# What you need to do
From the line below that contains "left hip: (547, 198)" to the line that contains "right front paw: (135, 178)", repeat every line exactly, both ends included, and nothing else.
(Source information begins)
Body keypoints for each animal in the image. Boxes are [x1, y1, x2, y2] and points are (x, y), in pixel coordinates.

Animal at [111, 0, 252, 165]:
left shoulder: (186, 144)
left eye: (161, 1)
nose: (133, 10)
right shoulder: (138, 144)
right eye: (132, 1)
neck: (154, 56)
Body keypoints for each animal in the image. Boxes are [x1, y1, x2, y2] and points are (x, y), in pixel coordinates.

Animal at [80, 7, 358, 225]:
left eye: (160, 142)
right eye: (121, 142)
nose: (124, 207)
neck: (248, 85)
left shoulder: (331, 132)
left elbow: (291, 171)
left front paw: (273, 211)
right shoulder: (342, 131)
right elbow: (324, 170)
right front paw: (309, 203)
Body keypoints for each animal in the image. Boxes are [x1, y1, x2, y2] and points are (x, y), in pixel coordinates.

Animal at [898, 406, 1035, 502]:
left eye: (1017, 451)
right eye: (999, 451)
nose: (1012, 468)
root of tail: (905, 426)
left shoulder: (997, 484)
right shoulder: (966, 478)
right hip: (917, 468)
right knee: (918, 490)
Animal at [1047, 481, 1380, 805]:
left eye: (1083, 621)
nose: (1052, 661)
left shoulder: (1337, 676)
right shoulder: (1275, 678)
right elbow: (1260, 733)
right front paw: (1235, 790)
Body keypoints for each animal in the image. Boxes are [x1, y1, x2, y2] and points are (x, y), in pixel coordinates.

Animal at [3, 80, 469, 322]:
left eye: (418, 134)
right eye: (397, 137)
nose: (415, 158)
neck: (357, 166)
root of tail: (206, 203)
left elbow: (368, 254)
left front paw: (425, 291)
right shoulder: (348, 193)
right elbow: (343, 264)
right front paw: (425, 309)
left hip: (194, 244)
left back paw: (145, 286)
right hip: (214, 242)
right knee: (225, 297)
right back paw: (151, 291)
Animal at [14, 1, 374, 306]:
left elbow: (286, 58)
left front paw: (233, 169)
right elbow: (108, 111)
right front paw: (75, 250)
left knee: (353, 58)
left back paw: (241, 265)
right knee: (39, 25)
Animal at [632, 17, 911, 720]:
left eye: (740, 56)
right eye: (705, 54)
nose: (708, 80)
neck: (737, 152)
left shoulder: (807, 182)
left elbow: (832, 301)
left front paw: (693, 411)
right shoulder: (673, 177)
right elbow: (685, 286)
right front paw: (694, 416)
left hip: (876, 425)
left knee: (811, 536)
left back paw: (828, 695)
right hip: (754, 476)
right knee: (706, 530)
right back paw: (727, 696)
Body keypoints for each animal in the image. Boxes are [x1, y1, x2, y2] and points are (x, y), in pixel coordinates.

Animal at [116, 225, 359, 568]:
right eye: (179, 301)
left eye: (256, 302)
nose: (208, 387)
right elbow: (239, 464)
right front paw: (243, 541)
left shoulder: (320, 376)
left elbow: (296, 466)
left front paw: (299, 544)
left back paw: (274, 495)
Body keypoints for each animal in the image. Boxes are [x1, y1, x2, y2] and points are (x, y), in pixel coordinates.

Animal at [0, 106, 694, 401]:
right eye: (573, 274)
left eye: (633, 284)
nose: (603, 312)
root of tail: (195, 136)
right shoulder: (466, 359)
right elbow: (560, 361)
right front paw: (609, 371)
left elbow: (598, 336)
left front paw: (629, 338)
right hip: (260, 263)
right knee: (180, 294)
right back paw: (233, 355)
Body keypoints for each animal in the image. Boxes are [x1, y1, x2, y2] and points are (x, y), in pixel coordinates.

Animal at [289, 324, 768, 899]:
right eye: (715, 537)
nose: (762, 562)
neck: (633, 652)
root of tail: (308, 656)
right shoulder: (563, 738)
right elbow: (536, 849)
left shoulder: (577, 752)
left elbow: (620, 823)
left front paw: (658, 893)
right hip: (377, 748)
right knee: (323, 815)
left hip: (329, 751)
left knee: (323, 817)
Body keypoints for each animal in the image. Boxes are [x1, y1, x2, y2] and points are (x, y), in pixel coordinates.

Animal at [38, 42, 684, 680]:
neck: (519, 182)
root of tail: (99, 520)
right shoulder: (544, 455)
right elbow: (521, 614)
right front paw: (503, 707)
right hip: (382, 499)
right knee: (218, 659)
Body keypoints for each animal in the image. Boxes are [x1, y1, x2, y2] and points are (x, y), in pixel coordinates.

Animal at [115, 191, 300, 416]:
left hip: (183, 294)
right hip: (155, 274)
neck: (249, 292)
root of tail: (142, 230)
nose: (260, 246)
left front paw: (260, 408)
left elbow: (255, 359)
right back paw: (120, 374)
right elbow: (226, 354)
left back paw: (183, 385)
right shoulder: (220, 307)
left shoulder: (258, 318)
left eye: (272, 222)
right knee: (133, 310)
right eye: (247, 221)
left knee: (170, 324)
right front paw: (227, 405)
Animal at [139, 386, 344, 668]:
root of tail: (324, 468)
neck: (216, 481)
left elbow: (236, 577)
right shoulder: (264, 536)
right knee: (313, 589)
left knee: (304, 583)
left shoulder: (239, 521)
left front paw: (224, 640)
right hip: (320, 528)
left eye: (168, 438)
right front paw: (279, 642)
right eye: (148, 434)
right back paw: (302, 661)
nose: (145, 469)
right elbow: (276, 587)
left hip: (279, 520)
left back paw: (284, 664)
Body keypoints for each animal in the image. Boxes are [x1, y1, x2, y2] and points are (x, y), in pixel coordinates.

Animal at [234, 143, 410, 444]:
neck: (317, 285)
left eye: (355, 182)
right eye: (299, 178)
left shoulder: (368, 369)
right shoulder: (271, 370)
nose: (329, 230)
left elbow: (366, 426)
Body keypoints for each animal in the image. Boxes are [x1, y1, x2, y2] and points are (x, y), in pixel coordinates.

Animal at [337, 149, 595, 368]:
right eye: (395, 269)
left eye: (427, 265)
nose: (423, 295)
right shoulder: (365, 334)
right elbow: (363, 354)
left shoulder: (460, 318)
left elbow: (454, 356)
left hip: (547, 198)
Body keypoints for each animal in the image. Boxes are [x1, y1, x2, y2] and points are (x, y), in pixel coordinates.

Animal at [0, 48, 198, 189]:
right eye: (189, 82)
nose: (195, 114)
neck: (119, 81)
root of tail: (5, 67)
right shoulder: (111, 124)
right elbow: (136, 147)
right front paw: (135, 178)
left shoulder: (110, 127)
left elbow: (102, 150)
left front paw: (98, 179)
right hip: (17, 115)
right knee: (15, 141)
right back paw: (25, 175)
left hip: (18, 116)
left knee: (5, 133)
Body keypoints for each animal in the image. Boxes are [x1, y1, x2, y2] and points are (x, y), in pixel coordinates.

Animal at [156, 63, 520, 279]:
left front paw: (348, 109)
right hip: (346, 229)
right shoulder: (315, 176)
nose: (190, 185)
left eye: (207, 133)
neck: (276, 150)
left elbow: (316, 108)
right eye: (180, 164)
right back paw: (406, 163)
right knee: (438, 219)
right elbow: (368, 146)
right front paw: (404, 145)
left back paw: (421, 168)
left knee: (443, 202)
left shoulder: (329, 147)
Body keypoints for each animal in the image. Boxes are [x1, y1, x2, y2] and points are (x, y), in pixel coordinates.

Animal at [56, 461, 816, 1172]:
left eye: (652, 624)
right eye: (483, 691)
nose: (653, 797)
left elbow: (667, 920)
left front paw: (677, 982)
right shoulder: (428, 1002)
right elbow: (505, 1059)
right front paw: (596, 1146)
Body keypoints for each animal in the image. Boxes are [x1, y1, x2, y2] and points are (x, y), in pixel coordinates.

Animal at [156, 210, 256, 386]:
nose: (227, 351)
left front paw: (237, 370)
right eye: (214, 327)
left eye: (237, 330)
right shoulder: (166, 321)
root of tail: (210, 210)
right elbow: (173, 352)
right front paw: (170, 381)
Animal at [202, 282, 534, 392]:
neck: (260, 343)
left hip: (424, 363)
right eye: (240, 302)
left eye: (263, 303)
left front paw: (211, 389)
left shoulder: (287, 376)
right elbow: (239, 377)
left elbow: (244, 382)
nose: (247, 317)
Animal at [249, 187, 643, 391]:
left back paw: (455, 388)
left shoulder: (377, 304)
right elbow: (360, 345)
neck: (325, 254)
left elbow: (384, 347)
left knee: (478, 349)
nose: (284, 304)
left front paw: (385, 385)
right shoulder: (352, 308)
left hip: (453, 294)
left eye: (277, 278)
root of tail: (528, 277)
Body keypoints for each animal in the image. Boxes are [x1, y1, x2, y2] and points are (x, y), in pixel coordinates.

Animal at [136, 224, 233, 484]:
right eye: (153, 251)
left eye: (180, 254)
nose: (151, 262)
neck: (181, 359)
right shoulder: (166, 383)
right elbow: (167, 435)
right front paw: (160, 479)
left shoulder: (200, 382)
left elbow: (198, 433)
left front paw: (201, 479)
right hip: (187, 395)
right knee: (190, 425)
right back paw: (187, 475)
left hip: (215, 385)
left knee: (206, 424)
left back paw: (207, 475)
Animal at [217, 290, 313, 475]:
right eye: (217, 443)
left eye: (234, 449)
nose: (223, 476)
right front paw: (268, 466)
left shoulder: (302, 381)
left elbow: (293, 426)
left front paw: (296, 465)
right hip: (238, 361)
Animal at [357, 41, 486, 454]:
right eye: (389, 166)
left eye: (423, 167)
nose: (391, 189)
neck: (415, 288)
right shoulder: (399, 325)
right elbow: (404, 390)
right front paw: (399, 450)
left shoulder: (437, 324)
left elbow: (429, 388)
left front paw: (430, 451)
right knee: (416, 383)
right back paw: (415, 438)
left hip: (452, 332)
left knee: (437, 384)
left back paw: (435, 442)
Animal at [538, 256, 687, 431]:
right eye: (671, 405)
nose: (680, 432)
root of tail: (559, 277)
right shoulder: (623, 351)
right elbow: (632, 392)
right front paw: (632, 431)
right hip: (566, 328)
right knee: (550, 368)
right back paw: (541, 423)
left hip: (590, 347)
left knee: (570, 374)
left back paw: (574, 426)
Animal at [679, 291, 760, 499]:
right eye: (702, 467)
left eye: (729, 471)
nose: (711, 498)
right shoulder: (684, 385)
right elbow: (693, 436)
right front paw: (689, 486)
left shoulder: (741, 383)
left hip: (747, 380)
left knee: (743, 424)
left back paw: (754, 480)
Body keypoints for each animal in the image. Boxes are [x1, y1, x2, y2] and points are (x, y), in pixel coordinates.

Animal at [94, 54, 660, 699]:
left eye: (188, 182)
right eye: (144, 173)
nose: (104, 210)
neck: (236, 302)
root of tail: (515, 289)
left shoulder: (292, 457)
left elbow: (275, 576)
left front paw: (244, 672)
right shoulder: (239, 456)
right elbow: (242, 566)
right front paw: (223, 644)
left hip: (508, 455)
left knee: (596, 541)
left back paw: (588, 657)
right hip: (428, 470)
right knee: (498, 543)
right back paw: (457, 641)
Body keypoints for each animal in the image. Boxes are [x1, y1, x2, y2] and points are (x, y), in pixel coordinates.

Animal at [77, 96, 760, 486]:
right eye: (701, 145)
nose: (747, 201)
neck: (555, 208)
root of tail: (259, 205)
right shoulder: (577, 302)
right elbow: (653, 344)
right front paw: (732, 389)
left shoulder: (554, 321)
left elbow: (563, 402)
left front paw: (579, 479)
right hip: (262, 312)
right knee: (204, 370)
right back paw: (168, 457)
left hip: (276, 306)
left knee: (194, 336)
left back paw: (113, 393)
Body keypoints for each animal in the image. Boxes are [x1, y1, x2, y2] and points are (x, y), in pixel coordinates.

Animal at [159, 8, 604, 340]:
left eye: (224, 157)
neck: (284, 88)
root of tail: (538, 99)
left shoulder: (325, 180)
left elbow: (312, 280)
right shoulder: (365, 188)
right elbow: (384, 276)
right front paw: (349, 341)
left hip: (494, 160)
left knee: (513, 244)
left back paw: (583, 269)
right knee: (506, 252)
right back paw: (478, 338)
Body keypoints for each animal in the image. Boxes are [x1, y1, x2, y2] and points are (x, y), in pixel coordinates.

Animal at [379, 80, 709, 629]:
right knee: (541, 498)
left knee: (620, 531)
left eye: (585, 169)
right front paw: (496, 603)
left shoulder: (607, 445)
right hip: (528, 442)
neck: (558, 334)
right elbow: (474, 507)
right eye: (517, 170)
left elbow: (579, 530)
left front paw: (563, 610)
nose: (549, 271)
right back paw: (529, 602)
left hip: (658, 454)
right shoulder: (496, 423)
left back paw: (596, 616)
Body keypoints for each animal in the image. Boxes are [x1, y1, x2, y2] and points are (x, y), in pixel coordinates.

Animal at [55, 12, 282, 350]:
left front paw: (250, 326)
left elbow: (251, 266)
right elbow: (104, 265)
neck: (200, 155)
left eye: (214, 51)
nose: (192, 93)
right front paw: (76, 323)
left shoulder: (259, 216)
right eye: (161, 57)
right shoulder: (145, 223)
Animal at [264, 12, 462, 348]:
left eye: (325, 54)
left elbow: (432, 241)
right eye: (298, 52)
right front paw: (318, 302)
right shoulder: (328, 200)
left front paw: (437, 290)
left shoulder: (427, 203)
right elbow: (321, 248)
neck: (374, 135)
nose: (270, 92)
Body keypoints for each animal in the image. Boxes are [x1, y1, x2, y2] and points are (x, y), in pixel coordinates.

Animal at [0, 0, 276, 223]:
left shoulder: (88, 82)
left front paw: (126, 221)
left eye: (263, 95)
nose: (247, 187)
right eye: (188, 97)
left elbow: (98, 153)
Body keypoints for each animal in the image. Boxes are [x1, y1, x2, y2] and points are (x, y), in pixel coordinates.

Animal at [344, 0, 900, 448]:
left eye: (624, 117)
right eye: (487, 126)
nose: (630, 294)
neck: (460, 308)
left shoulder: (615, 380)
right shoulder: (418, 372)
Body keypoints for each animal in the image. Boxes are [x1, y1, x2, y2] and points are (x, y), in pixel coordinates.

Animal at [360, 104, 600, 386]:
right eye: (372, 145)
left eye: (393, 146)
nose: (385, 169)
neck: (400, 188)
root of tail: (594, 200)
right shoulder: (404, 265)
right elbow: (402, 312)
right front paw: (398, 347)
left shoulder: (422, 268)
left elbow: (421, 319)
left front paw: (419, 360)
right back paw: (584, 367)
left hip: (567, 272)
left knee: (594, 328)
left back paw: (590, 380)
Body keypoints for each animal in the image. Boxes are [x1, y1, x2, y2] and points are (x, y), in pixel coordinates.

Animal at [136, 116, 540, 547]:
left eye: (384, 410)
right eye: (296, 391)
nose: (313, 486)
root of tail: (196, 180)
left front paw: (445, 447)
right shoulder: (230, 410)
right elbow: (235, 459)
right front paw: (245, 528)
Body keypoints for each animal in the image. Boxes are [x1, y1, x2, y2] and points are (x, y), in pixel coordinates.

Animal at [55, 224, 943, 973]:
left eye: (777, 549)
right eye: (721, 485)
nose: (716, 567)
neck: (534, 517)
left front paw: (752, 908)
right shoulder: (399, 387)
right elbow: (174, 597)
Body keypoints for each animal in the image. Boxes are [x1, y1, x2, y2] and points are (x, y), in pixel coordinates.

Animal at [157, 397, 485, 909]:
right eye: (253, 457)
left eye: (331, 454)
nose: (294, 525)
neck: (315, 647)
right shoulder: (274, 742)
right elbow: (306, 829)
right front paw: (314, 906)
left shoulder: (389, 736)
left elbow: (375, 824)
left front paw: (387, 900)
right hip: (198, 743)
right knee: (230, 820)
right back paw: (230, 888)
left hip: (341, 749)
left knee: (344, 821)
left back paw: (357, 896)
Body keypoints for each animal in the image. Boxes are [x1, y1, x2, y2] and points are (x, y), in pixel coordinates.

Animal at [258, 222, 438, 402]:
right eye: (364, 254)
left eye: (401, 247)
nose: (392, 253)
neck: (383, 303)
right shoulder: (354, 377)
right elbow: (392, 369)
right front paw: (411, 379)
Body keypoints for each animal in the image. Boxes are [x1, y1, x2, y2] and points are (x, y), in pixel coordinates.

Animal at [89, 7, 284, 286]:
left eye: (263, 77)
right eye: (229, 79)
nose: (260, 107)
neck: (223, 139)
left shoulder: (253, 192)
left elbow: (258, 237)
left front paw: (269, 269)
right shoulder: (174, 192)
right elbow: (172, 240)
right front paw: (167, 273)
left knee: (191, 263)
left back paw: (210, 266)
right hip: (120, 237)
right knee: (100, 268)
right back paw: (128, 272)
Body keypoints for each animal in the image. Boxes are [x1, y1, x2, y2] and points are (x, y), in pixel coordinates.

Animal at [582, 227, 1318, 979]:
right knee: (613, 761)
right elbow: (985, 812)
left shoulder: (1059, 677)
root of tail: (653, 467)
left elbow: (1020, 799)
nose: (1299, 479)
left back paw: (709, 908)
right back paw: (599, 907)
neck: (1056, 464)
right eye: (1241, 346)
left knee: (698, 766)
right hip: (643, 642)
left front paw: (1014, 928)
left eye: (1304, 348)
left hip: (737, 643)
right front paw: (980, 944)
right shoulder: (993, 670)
(Source information ends)
# Your solution
left hip: (547, 198)
Body keypoints for each animal in the image. Boxes are [x1, y1, x2, y2] and points are (x, y), in pixel coordinates.

Animal at [0, 48, 198, 189]:
right eye: (189, 82)
nose: (195, 114)
neck: (119, 81)
root of tail: (5, 67)
right shoulder: (111, 124)
right elbow: (136, 147)
right front paw: (135, 178)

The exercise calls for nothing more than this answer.